How to use Media.net and get the most out of it.
Prep: Have a credible site.
See above. You need to have a credible site with established traffic before you apply. If you’re not sure what qualifies as a credible site, check out our podcast here.
Step #1: Sign up.
First, navigate to Media.net, and head to their signup page.
Put in your information.
After that, there will be a review process, and Media.net will notify you shortly to tell you if you’ve gotten in or not.
If you get in, you’ll have access to the dashboard, which looks like this:
Here, you can add your payment methods and websites.
Step #2: Create an ad.
Next, you’ll want to start creating some ads. Click “Create Ad” from the dashboard to bring up the options.

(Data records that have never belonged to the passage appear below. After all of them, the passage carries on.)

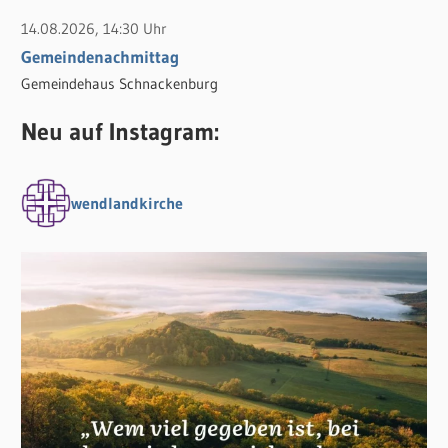
14.08.2026, 14:30 Uhr
Gemeindenachmittag
Gemeindehaus Schnackenburg
Neu auf Instagram:
wendlandkirche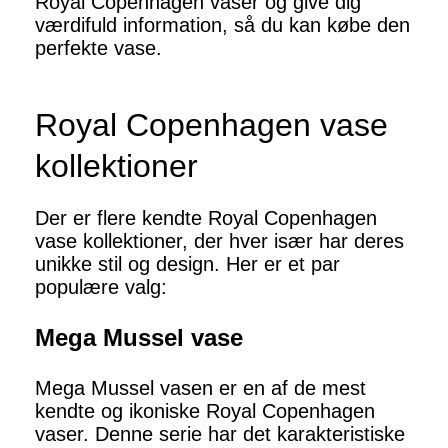
Royal Copenhagen vaser og give dig
værdifuld information, så du kan købe den
perfekte vase.
Royal Copenhagen vase
kollektioner
Der er flere kendte Royal Copenhagen
vase kollektioner, der hver især har deres
unikke stil og design. Her er et par
populære valg:
Mega Mussel vase
Mega Mussel vasen er en af ​​de mest
kendte og ikoniske Royal Copenhagen
vaser. Denne serie har det karakteristiske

You’ll be able to choose sizes…
You can choose whichever you like, but if you want to try what I use, you can give these three sizes a whirl:
- 300 x 250 (sticky sidebar)
- 300 x 250 (first paragraph, wrapped text)

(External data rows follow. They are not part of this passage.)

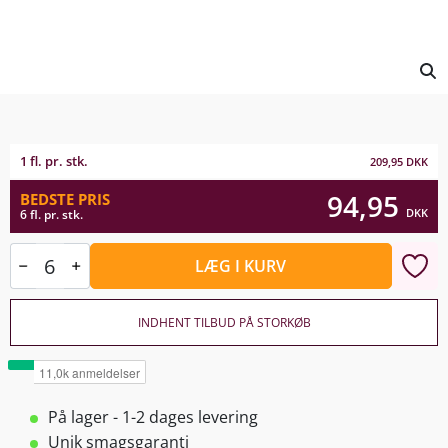
1 fl. pr. stk.
209,95
DKK
94,95
BEDSTE PRIS
DKK
6 fl. pr. stk.
LÆG I KURV
INDHENT TILBUD PÅ STORKØB
På lager - 1-2 dages levering
Unik smagsgaranti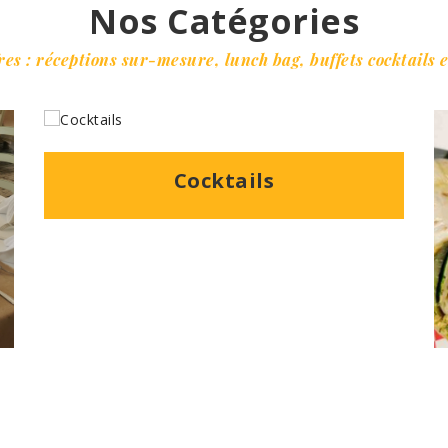
Nos Catégories
res : réceptions sur-mesure, lunch bag, buffets cocktails e
Cocktails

- 728 x 90 (before content)
- 600 x 250 (after content)
Then, choose a skin…
Skins are just designs, and skins by themselves do not include color, so what you’re picking here is the literal graphic look of your ad units.
Below the skin carousel, you’ll find the color customization panel. It’s collapsed by default, so click it to expand the options.
Colors are probably more important than skins, although, of course, you’ll want to test various skin and color combinations to see which work best.
However, I highly recommend starting with your brand colors. Ads always convert better if they look like an organic part of your site.
Just keep in mind that the tool is going to run skin and color optimizations on its own as well.
You can tinker with the advanced options if you want…
…but I usually just leave them. First, there’s no real reason to not have mobile ads on your site, and we do want the platform to be as aggressive as possible with whatever optimization it decides to do.
Step #3: Put the ads on your site.
Install it like you would any other plugin and then open the settings.
Here, just copy and paste the ad code into the editor. Every “block” is a different piece of code that you can put in a different spot (pro tip: you can put whatever you want here; it doesn’t have to be ads).
Below the editor, you’ll be able to choose where the code appears.
To get your code to appear in a certain place, make sure you have an automatic insertion option selected. You’ll be able to choose from these options:
If you choose “before paragraph” or “after paragraph,” the plugin will put ads will count from the top of the content and put an ad before or after that paragraph number, so you’ll have to choose a paragraph numerically.
I usually use this to put ads before or after the first paragraph, so I type “1” into the paragraph number box.
If you want to put a unit in your sidebar, just paste your ad code in a standard text widget. And remember: Media.net does allow sticky widgets, and these units make quite a bit of money, so make sure to download the Q2W3 Fixed Widget plugin.
Now, start playing with skins, colors, and layout to try to find a good, profitable combination.
Step #4: Ask your account rep to help you optimize.
After you’ve got some ads set up on your site and you’ve started to optimize a bit, it’s time to contact your rep.
Your account rep is specifically trained to help their ads generate more revenue for both you and for them. They know what they’re doing. Trust them.
Here’s the important part: ask them to customize the second page of ads.
I usually just send a quick email introducing myself, asking for their advice, and letting them know what I’ve tried.
Step #5: Check reporting.
You can view reports for your overall account, each site, or each ad unit.
As you start to optimize, this is where you’ll be able to see results and gauge performance.
Over to you…
Overall, I love Media.net.
They are the first ad network I made substantial money with, and I’ll be using them for all of my authority sites in the foreseeable future, especially since I’m in product-heavy niches, which usually do very well with this platform.
What about you?
Do you use Media.net? How’s it fare for you? What do you like? What don’t you like? Let me know in the comments!